Oleh karena itu, agar dapat menangkap makna pesan di media sosial, nitezen harus memiliki kemampuan untuk mengenal konteks pembicaraan. Ada cabang ilmu yang mengkaji makna sebuah tuturan yang ideal dikuasi oleh nitizen. Ilmu itu adalah pragmatik.

Karena pragmatik digendeng atau bersinergi dengan bidang-bidang lain yang berada di luar bidang bahasa. Dalam kaitan dengan perkembangan digital, pragmatic telah bersinergi dengan teknologi informasi dan teknologi digital yang selanjutnya melahirkan siberpragmatik (cyberpragmatics). (Yus, 2011)  yang mengkaji maksud bahasa nitizen di media sosial berdasarkan intepretasi dari konteks ‘pembicaraan’, baik yang bersifat sosial, sosietal, kultural, maupun situasional.

Dalam akun Alisha, ‘Kini dak apolah.. tertatih tatih bjalan.. kato orang dusun tu bguyur.. Ado maso kagi malenggang..’, kelihatannya konteks tuturan itu belum jelas. Siapa penuturnya belum tergambar dengan jelas. Siapa lawan bicaranya belum tergambar dengan jelas. Perlu kajian ‘tingkat tinggi’ untuk menemukan makna yang sebenarnya dari tuturan itu.

Banyak pihak menyatakan bahwa bahasa bahkan dikatakan sebagai cermin dari masyarakatnya. Kalau bahasa adalah cermin dari masyarakat, maka harus dikatakan pula bahwa bahasa itu juga merupakan cermin dari nitizen yang menuturkan bahasa itu. Pilihan diksi yang disampaikan nitizen merupakan karakter dari nitizen tersebut.

Sering terjadi, makna pesan yang ditulis nitezen di media sosial tidak selamanya mudah ditangkap maksudnya oleh nitizen lain. Ada yang salah pengertian, ada yang merasa ‘kepo’. Adakalanya maksud tersebut ditangkap maksudnya setelah selang beberapa saat, bahkan mungkin setelah berjam-jam setelah peristiwa tutur itu terjadi.

Adakalanya juga, orang baru menangkap maksud itu berharihari setelah terjadinya sebuah pertuturan, tentu setelah melalui proses permenungan yang relatif panjang, lalu dengan sertamerta mitra tutur memahami maksud tuturan yang disampaikan penutur.

Terlebih-lebih, bila tuturan yang bersifat ‘high-context’, pesan bersifat implisit tidak langsung dan tidak terus terang, perkataan yang sekedar basa basi atau kata yang sekedar candaan yang tidak memberi arti yang serius yang suka berputar-putar dalam memberikan pernyataan sebelum menjelaskan maksud atau arti yang sebenarnya.

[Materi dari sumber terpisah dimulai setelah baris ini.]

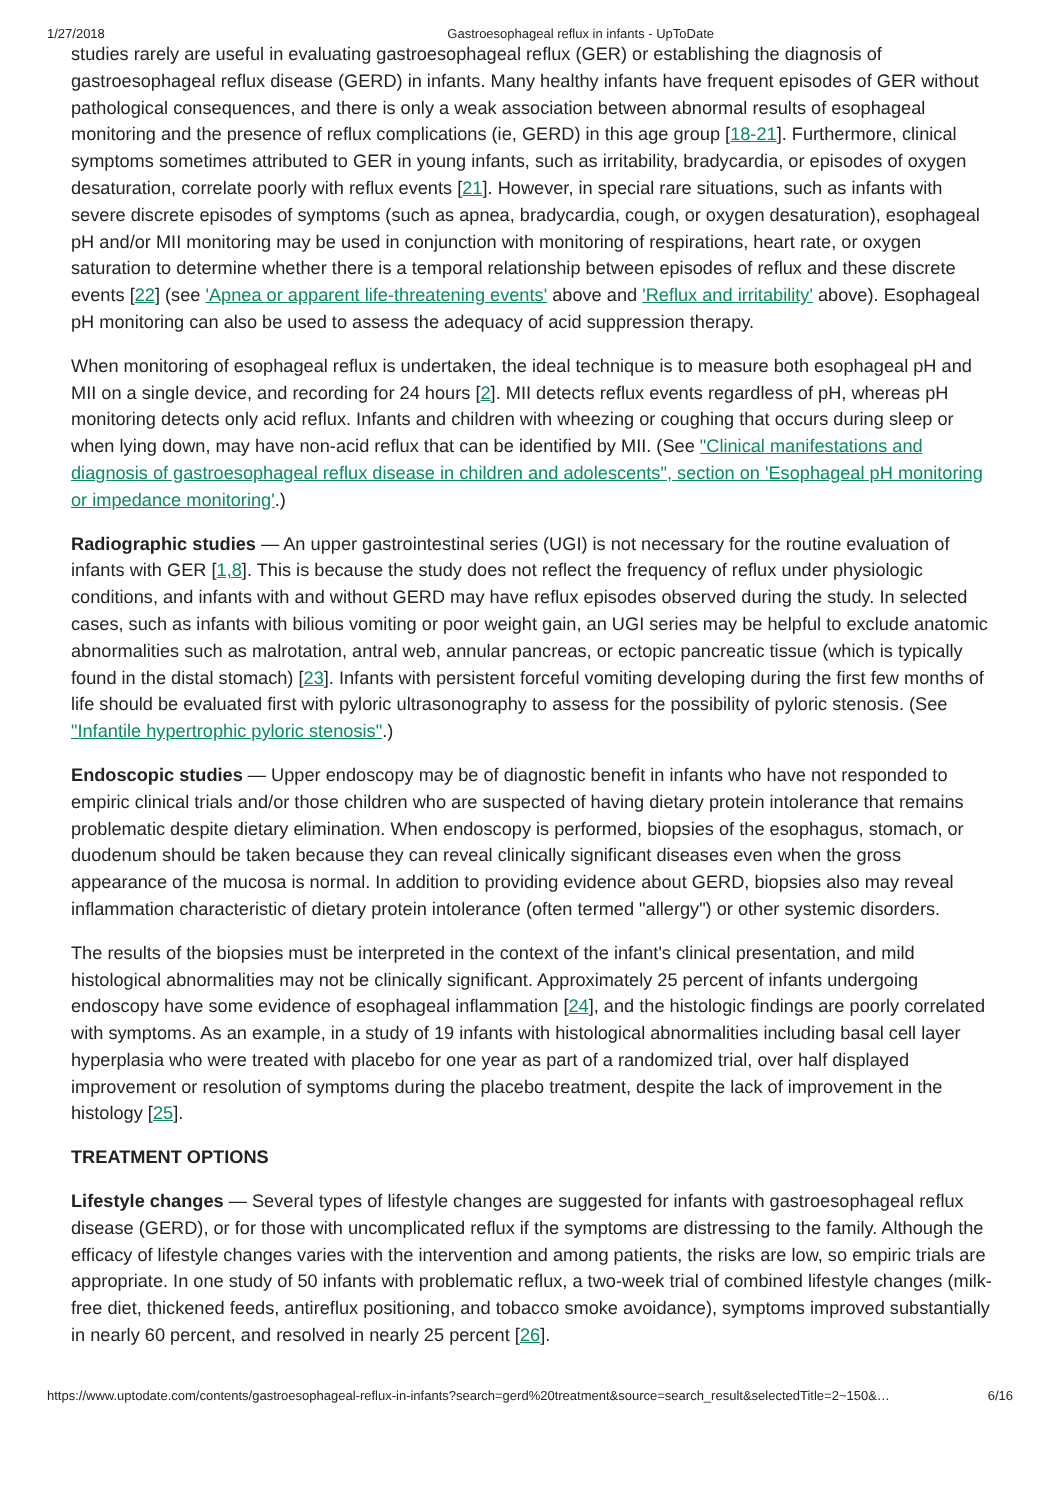1/27/2018 Gastroesophageal reflux in infants - UpToDate
studies rarely are useful in evaluating gastroesophageal reflux (GER) or establishing the diagnosis of gastroesophageal reflux disease (GERD) in infants. Many healthy infants have frequent episodes of GER without pathological consequences, and there is only a weak association between abnormal results of esophageal monitoring and the presence of reflux complications (ie, GERD) in this age group [18-21]. Furthermore, clinical symptoms sometimes attributed to GER in young infants, such as irritability, bradycardia, or episodes of oxygen desaturation, correlate poorly with reflux events [21]. However, in special rare situations, such as infants with severe discrete episodes of symptoms (such as apnea, bradycardia, cough, or oxygen desaturation), esophageal pH and/or MII monitoring may be used in conjunction with monitoring of respirations, heart rate, or oxygen saturation to determine whether there is a temporal relationship between episodes of reflux and these discrete events [22] (see 'Apnea or apparent life-threatening events' above and 'Reflux and irritability' above). Esophageal pH monitoring can also be used to assess the adequacy of acid suppression therapy.
When monitoring of esophageal reflux is undertaken, the ideal technique is to measure both esophageal pH and MII on a single device, and recording for 24 hours [2]. MII detects reflux events regardless of pH, whereas pH monitoring detects only acid reflux. Infants and children with wheezing or coughing that occurs during sleep or when lying down, may have non-acid reflux that can be identified by MII. (See "Clinical manifestations and diagnosis of gastroesophageal reflux disease in children and adolescents", section on 'Esophageal pH monitoring or impedance monitoring'.)
Radiographic studies — An upper gastrointestinal series (UGI) is not necessary for the routine evaluation of infants with GER [1,8]. This is because the study does not reflect the frequency of reflux under physiologic conditions, and infants with and without GERD may have reflux episodes observed during the study. In selected cases, such as infants with bilious vomiting or poor weight gain, an UGI series may be helpful to exclude anatomic abnormalities such as malrotation, antral web, annular pancreas, or ectopic pancreatic tissue (which is typically found in the distal stomach) [23]. Infants with persistent forceful vomiting developing during the first few months of life should be evaluated first with pyloric ultrasonography to assess for the possibility of pyloric stenosis. (See "Infantile hypertrophic pyloric stenosis".)
Endoscopic studies — Upper endoscopy may be of diagnostic benefit in infants who have not responded to empiric clinical trials and/or those children who are suspected of having dietary protein intolerance that remains problematic despite dietary elimination. When endoscopy is performed, biopsies of the esophagus, stomach, or duodenum should be taken because they can reveal clinically significant diseases even when the gross appearance of the mucosa is normal. In addition to providing evidence about GERD, biopsies also may reveal inflammation characteristic of dietary protein intolerance (often termed "allergy") or other systemic disorders.
The results of the biopsies must be interpreted in the context of the infant's clinical presentation, and mild histological abnormalities may not be clinically significant. Approximately 25 percent of infants undergoing endoscopy have some evidence of esophageal inflammation [24], and the histologic findings are poorly correlated with symptoms. As an example, in a study of 19 infants with histological abnormalities including basal cell layer hyperplasia who were treated with placebo for one year as part of a randomized trial, over half displayed improvement or resolution of symptoms during the placebo treatment, despite the lack of improvement in the histology [25].
TREATMENT OPTIONS
Lifestyle changes — Several types of lifestyle changes are suggested for infants with gastroesophageal reflux disease (GERD), or for those with uncomplicated reflux if the symptoms are distressing to the family. Although the efficacy of lifestyle changes varies with the intervention and among patients, the risks are low, so empiric trials are appropriate. In one study of 50 infants with problematic reflux, a two-week trial of combined lifestyle changes (milk-free diet, thickened feeds, antireflux positioning, and tobacco smoke avoidance), symptoms improved substantially in nearly 60 percent, and resolved in nearly 25 percent [26].
https://www.uptodate.com/contents/gastroesophageal-reflux-in-infants?search=gerd%20treatment&source=search_result&selectedTitle=2~150&… 6/16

Tapi relatif lebih mudah memahami perkataan dalam konteks budaya rendah, dengan pesan yang eksplisit, gaya bicara langsung, lugas dan terus terang. Pada budaya konteks rendah mereka mengatatakan maksud (They say what they mean) dan memaksudkan apa yang mereka katakan. Low Context adalah perkataan atau sebuah pernyataan yang tidak mengandung candaan dan langsung menjelaskan maksud atau arti sebenarnya. (Edward T. Hall, 1976).

Oleh karena, agar ‘nyaman’ berkomunikasi di media sosial, tidak ada pilihan lain, nitizen baik sebagai penutur atau ‘penikmat’ pesan harus memahami konteks pembicaraan, baik konteks internal, yang ada dalam bahasa itu sendiri maupun konteks eksternal bertautan dengan aspek-aspek ekstra kebahasaan.

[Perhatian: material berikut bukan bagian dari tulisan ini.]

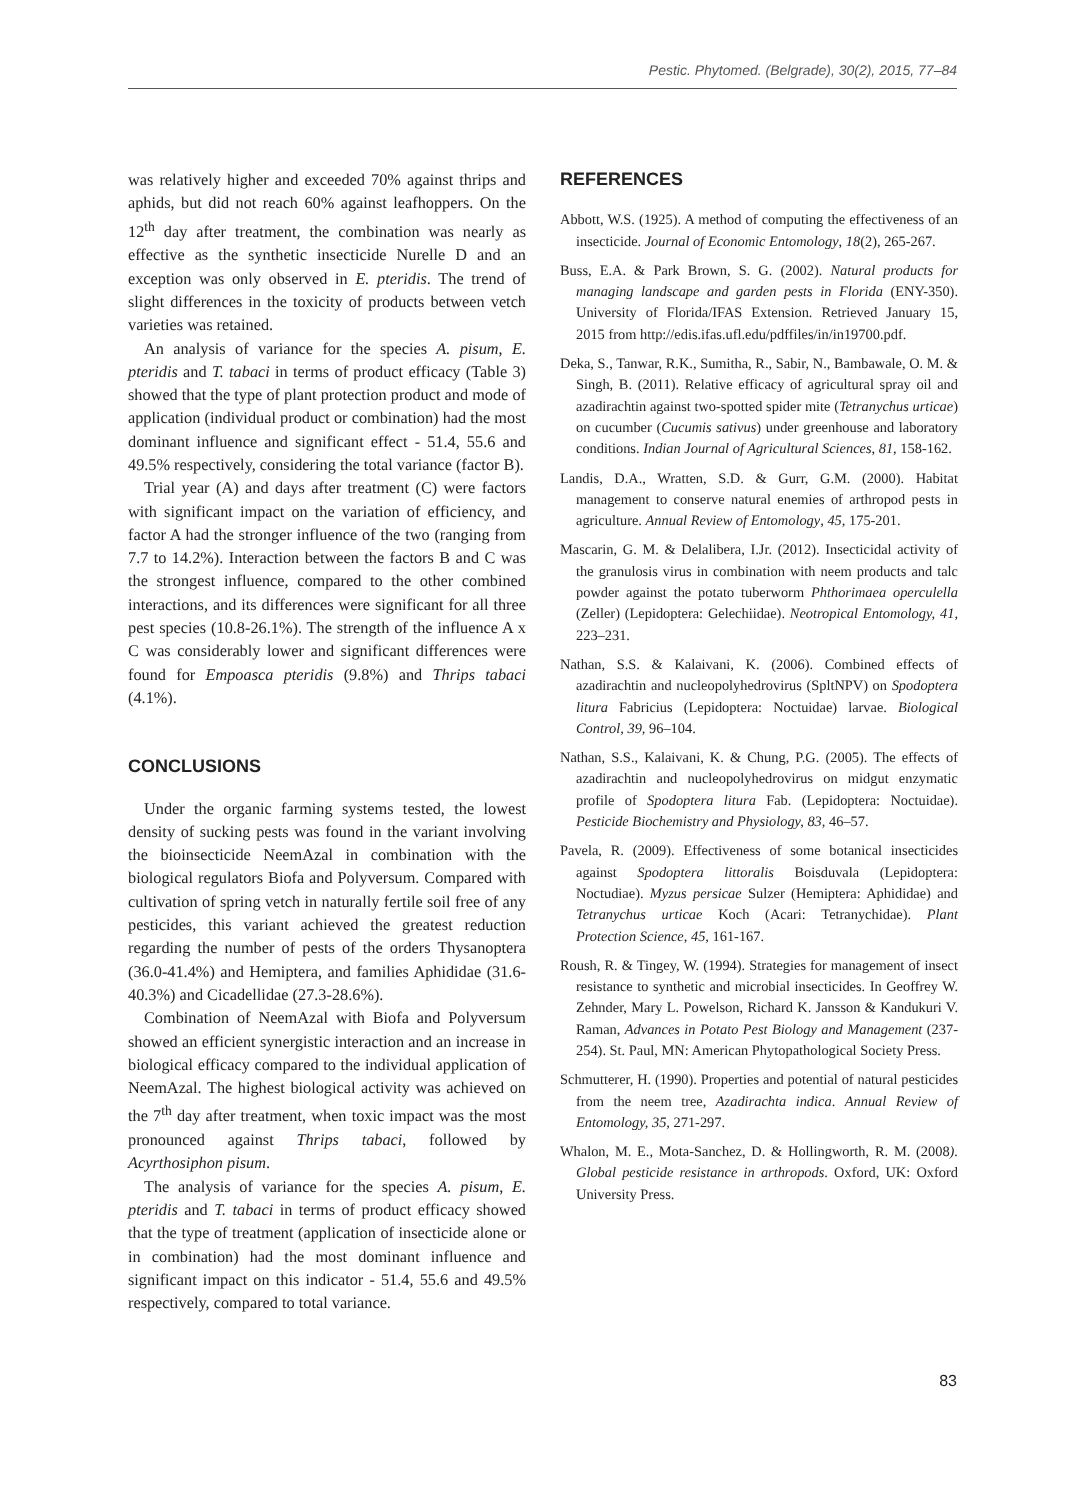Pestic. Phytomed. (Belgrade), 30(2), 2015, 77–84
was relatively higher and exceeded 70% against thrips and aphids, but did not reach 60% against leafhoppers. On the 12<sup>th</sup> day after treatment, the combination was nearly as effective as the synthetic insecticide Nurelle D and an exception was only observed in E. pteridis. The trend of slight differences in the toxicity of products between vetch varieties was retained.
An analysis of variance for the species A. pisum, E. pteridis and T. tabaci in terms of product efficacy (Table 3) showed that the type of plant protection product and mode of application (individual product or combination) had the most dominant influence and significant effect - 51.4, 55.6 and 49.5% respectively, considering the total variance (factor B).
Trial year (A) and days after treatment (C) were factors with significant impact on the variation of efficiency, and factor A had the stronger influence of the two (ranging from 7.7 to 14.2%). Interaction between the factors B and C was the strongest influence, compared to the other combined interactions, and its differences were significant for all three pest species (10.8-26.1%). The strength of the influence A x C was considerably lower and significant differences were found for Empoasca pteridis (9.8%) and Thrips tabaci (4.1%).
CONCLUSIONS
Under the organic farming systems tested, the lowest density of sucking pests was found in the variant involving the bioinsecticide NeemAzal in combination with the biological regulators Biofa and Polyversum. Compared with cultivation of spring vetch in naturally fertile soil free of any pesticides, this variant achieved the greatest reduction regarding the number of pests of the orders Thysanoptera (36.0-41.4%) and Hemiptera, and families Aphididae (31.6-40.3%) and Cicadellidae (27.3-28.6%).
Combination of NeemAzal with Biofa and Polyversum showed an efficient synergistic interaction and an increase in biological efficacy compared to the individual application of NeemAzal. The highest biological activity was achieved on the 7<sup>th</sup> day after treatment, when toxic impact was the most pronounced against Thrips tabaci, followed by Acyrthosiphon pisum.
The analysis of variance for the species A. pisum, E. pteridis and T. tabaci in terms of product efficacy showed that the type of treatment (application of insecticide alone or in combination) had the most dominant influence and significant impact on this indicator - 51.4, 55.6 and 49.5% respectively, compared to total variance.
REFERENCES
Abbott, W.S. (1925). A method of computing the effectiveness of an insecticide. Journal of Economic Entomology, 18(2), 265-267.
Buss, E.A. & Park Brown, S. G. (2002). Natural products for managing landscape and garden pests in Florida (ENY-350). University of Florida/IFAS Extension. Retrieved January 15, 2015 from http://edis.ifas.ufl.edu/pdffiles/in/in19700.pdf.
Deka, S., Tanwar, R.K., Sumitha, R., Sabir, N., Bambawale, O. M. & Singh, B. (2011). Relative efficacy of agricultural spray oil and azadirachtin against two-spotted spider mite (Tetranychus urticae) on cucumber (Cucumis sativus) under greenhouse and laboratory conditions. Indian Journal of Agricultural Sciences, 81, 158-162.
Landis, D.A., Wratten, S.D. & Gurr, G.M. (2000). Habitat management to conserve natural enemies of arthropod pests in agriculture. Annual Review of Entomology, 45, 175-201.
Mascarin, G. M. & Delalibera, I.Jr. (2012). Insecticidal activity of the granulosis virus in combination with neem products and talc powder against the potato tuberworm Phthorimaea operculella (Zeller) (Lepidoptera: Gelechiidae). Neotropical Entomology, 41, 223–231.
Nathan, S.S. & Kalaivani, K. (2006). Combined effects of azadirachtin and nucleopolyhedrovirus (SpltNPV) on Spodoptera litura Fabricius (Lepidoptera: Noctuidae) larvae. Biological Control, 39, 96–104.
Nathan, S.S., Kalaivani, K. & Chung, P.G. (2005). The effects of azadirachtin and nucleopolyhedrovirus on midgut enzymatic profile of Spodoptera litura Fab. (Lepidoptera: Noctuidae). Pesticide Biochemistry and Physiology, 83, 46–57.
Pavela, R. (2009). Effectiveness of some botanical insecticides against Spodoptera littoralis Boisduvala (Lepidoptera: Noctudiae). Myzus persicae Sulzer (Hemiptera: Aphididae) and Tetranychus urticae Koch (Acari: Tetranychidae). Plant Protection Science, 45, 161-167.
Roush, R. & Tingey, W. (1994). Strategies for management of insect resistance to synthetic and microbial insecticides. In Geoffrey W. Zehnder, Mary L. Powelson, Richard K. Jansson & Kandukuri V. Raman, Advances in Potato Pest Biology and Management (237-254). St. Paul, MN: American Phytopathological Society Press.
Schmutterer, H. (1990). Properties and potential of natural pesticides from the neem tree, Azadirachta indica. Annual Review of Entomology, 35, 271-297.
Whalon, M. E., Mota-Sanchez, D. & Hollingworth, R. M. (2008). Global pesticide resistance in arthropods. Oxford, UK: Oxford University Press.
83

Sebelum nitizen menyampaikan pesan atau dalam memahami pesan nitizen lain, dalami dan pikirkan: 1) konteks sosial: konteks yang bersifat kemasyarakatan dan dimensinya adalah horizontal atau mendatar, misalnya antar teman, antar mahasiswa, antar dosen, antar pedagang; 2) konteks sosietal: konteks yang bersifat kemasyarakatan dan dimensinya adalah vertikal atau tegak lurus, misalnya dosen dengan rektor, pembantu rumah tangga dengan majikan, mahasiswa dan para dosen;

Kemudian, 3) konteks kultural: konteks yang dasar asumsi personal maupun komunalnya adalah dimensi-dimensi budaya suatu masyarakat; dan 4) konteks situasi: konteks yang dasar asumsinya adalah situasi, suasana, atmosfer, tingkat keformalan, dll. (Rahardi, 2020)

Tujuan pengenalan konteks ini agar kita tidak ‘merasa’: dikritik, dihina, dibully, dipuji, disinggung, diremehkan, padahal ‘tidak’. Mari pahami konteks pembicara secara utuh!